**Exercise objective**.
Each line of the listing that contains "number" should be found and copied.
##### Exercise material #####
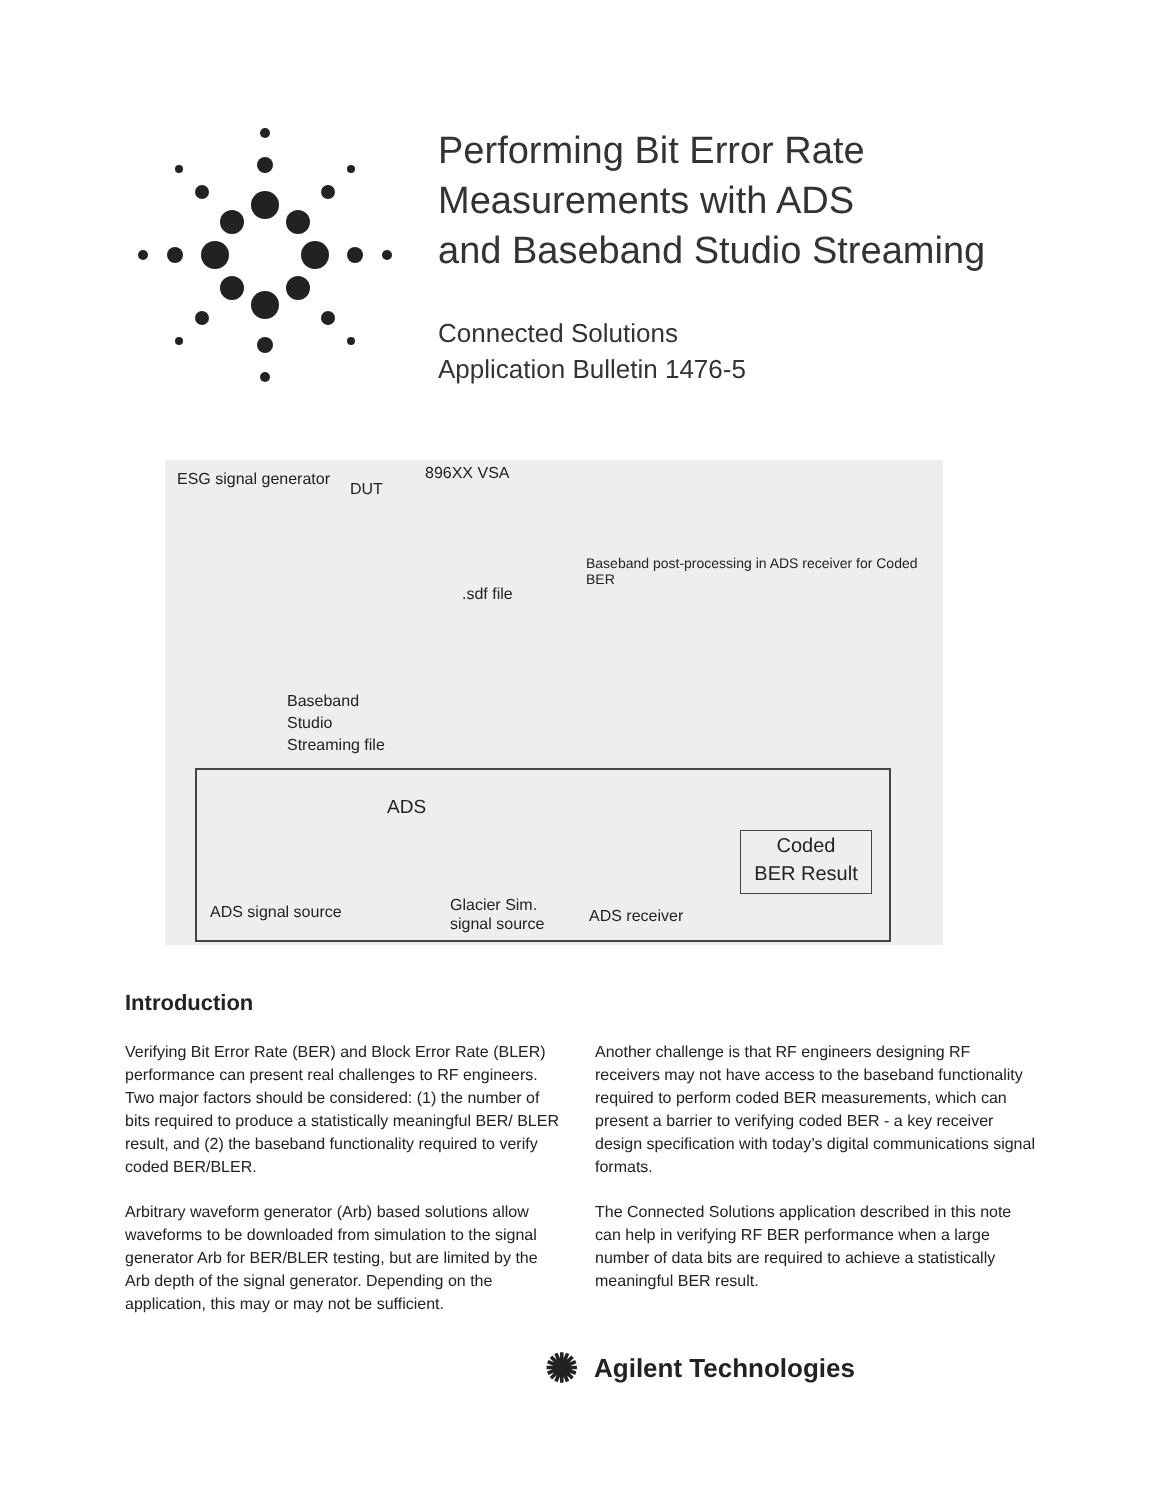Performing Bit Error Rate
Measurements with ADS
and Baseband Studio Streaming
Connected Solutions
Application Bulletin 1476-5
ESG signal generator
DUT
896XX VSA
.sdf file
Baseband post-processing in ADS receiver for Coded BER
Baseband
Studio
Streaming file
ADS
Coded
BER Result
ADS signal source
Glacier Sim.
signal source
ADS receiver
Introduction
Verifying Bit Error Rate (BER) and Block Error Rate (BLER) performance can present real challenges to RF engineers. Two major factors should be considered: (1) the number of bits required to produce a statistically meaningful BER/ BLER result, and (2) the baseband functionality required to verify coded BER/BLER.
Arbitrary waveform generator (Arb) based solutions allow waveforms to be downloaded from simulation to the signal generator Arb for BER/BLER testing, but are limited by the Arb depth of the signal generator. Depending on the application, this may or may not be sufficient.
Another challenge is that RF engineers designing RF receivers may not have access to the baseband functionality required to perform coded BER measurements, which can present a barrier to verifying coded BER - a key receiver design specification with today’s digital communications signal formats.
The Connected Solutions application described in this note can help in verifying RF BER performance when a large number of data bits are required to achieve a statistically meaningful BER result.
✺ Agilent Technologies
#####
**Answer section**.
Verifying Bit Error Rate (BER) and Block Error Rate (BLER) performance can present real challenges to RF engineers. Two major factors should be considered: (1) the number of bits required to produce a statistically meaningful BER/ BLER result, and (2) the baseband functionality required to verify coded BER/BLER.
The Connected Solutions application described in this note can help in verifying RF BER performance when a large number of data bits are required to achieve a statistically meaningful BER result.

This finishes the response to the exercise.